Supplied records:

- - -

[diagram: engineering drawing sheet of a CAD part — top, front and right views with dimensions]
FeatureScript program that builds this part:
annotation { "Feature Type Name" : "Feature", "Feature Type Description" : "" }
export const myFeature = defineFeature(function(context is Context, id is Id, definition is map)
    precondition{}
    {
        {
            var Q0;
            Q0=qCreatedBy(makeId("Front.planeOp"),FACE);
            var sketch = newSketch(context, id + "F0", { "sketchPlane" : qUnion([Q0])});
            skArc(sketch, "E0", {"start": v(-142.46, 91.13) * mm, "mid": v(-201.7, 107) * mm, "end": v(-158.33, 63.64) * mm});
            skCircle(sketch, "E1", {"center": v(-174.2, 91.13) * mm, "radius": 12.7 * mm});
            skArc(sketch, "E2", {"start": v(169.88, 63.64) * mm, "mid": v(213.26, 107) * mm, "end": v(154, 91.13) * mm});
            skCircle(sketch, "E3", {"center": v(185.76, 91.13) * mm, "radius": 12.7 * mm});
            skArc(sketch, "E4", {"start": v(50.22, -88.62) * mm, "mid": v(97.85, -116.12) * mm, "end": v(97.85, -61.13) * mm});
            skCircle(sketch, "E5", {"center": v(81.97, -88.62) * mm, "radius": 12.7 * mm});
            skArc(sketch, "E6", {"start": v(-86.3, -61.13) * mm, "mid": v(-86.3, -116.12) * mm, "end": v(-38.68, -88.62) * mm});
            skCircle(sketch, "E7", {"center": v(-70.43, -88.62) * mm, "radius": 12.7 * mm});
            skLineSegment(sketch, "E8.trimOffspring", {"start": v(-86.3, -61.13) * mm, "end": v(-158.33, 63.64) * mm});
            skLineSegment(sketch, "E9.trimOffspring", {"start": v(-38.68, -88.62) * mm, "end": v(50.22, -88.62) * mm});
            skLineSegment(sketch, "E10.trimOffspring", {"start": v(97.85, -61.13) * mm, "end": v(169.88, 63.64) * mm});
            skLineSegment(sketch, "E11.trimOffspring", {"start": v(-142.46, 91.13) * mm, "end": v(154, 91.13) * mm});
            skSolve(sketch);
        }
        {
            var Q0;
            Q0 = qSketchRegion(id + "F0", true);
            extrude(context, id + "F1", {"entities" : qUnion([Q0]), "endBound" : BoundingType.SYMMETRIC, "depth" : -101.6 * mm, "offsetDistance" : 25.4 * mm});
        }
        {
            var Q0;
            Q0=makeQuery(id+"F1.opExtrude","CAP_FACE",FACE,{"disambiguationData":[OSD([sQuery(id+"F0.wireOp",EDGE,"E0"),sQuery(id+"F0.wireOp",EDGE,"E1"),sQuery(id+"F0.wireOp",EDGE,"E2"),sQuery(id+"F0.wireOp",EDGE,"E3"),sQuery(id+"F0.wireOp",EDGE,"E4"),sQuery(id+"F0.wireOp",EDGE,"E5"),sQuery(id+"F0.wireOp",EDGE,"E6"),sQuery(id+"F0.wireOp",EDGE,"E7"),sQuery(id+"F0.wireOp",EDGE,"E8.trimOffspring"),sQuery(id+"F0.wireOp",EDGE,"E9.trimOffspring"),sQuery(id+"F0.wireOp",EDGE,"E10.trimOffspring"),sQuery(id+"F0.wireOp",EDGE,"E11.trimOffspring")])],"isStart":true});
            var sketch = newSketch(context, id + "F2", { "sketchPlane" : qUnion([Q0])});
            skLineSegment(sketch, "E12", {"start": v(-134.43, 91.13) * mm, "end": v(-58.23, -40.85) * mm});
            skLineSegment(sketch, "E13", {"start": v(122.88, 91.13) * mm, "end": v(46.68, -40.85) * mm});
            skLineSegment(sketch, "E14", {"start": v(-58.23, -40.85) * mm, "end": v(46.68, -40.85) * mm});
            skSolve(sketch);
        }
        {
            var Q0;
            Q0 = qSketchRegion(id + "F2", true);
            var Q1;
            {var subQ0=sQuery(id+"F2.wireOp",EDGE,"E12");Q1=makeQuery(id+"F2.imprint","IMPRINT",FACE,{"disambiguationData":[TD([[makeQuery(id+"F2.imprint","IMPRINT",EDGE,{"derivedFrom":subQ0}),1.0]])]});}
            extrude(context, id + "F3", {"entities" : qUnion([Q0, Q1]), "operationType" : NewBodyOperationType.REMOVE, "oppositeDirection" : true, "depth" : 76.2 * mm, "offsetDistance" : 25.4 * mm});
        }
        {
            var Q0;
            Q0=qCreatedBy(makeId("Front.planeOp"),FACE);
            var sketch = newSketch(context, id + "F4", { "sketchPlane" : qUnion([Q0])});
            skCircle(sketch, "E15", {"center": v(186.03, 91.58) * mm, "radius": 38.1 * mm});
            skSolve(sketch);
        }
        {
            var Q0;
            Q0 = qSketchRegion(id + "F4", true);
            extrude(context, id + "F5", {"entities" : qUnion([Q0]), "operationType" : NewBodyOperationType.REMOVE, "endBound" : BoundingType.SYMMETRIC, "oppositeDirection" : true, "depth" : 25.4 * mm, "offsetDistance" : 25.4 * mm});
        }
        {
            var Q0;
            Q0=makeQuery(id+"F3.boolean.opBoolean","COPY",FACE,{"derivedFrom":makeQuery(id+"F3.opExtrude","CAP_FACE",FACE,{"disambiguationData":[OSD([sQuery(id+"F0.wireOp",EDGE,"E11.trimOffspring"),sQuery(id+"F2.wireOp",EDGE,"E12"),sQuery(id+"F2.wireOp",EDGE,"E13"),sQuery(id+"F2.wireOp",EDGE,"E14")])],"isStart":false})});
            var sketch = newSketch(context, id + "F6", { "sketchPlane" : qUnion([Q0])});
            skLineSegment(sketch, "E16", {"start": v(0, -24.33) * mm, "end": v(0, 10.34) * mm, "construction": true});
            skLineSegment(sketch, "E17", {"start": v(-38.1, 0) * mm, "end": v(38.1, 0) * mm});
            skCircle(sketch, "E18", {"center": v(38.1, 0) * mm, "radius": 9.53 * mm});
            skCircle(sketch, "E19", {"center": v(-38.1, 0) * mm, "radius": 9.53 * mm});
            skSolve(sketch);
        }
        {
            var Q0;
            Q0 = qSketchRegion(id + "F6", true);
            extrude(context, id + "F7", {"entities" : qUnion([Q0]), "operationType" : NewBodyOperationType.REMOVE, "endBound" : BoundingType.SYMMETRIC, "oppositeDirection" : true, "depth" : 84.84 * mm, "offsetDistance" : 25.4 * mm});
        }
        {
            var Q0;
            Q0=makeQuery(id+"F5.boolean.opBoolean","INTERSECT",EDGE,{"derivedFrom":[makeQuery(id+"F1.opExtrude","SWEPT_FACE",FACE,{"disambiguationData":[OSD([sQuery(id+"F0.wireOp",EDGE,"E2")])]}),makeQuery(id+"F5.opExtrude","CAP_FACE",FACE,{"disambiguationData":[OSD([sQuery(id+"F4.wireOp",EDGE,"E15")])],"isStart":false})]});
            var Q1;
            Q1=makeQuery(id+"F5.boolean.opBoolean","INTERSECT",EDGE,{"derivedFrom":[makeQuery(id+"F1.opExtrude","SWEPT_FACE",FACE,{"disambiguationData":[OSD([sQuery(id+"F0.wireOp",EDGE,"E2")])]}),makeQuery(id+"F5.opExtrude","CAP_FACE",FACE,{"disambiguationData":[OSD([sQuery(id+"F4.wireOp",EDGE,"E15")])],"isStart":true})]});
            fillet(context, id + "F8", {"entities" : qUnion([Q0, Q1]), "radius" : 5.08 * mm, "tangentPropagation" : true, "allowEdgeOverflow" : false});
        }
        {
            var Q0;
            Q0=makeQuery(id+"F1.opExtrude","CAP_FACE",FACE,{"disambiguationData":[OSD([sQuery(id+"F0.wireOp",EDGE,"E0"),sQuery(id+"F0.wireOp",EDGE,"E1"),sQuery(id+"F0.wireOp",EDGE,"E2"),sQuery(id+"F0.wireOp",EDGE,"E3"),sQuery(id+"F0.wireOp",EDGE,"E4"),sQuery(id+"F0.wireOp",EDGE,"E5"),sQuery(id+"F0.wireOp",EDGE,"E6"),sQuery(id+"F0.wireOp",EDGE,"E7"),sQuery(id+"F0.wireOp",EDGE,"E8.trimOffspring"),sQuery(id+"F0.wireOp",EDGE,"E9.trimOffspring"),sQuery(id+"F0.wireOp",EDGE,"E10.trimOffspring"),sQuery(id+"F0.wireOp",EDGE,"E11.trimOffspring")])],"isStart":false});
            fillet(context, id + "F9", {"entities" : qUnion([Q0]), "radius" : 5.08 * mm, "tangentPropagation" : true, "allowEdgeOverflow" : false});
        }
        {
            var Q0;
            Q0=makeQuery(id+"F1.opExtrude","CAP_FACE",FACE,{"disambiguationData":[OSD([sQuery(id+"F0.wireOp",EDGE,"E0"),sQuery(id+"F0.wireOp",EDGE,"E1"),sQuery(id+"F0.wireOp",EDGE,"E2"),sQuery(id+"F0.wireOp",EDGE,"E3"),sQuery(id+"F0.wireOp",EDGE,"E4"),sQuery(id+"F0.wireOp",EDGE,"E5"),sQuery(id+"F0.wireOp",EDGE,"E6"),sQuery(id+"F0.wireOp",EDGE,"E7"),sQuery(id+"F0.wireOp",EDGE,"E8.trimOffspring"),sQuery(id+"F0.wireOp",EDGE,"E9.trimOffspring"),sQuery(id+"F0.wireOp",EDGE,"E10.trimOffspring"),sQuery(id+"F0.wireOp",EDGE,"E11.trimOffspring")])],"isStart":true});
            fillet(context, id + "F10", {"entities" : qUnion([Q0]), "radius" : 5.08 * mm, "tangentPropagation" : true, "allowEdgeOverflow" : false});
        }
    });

- - -

Instructions for the task: Pick out every line above that contains the string "offsetDistance", and copy each one in full. Case counts.

Response:
            extrude(context, id + "F1", {"entities" : qUnion([Q0]), "endBound" : BoundingType.SYMMETRIC, "depth" : -101.6 * mm, "offsetDistance" : 25.4 * mm});
            extrude(context, id + "F3", {"entities" : qUnion([Q0, Q1]), "operationType" : NewBodyOperationType.REMOVE, "oppositeDirection" : true, "depth" : 76.2 * mm, "offsetDistance" : 25.4 * mm});
            extrude(context, id + "F5", {"entities" : qUnion([Q0]), "operationType" : NewBodyOperationType.REMOVE, "endBound" : BoundingType.SYMMETRIC, "oppositeDirection" : true, "depth" : 25.4 * mm, "offsetDistance" : 25.4 * mm});
            extrude(context, id + "F7", {"entities" : qUnion([Q0]), "operationType" : NewBodyOperationType.REMOVE, "endBound" : BoundingType.SYMMETRIC, "oppositeDirection" : true, "depth" : 84.84 * mm, "offsetDistance" : 25.4 * mm});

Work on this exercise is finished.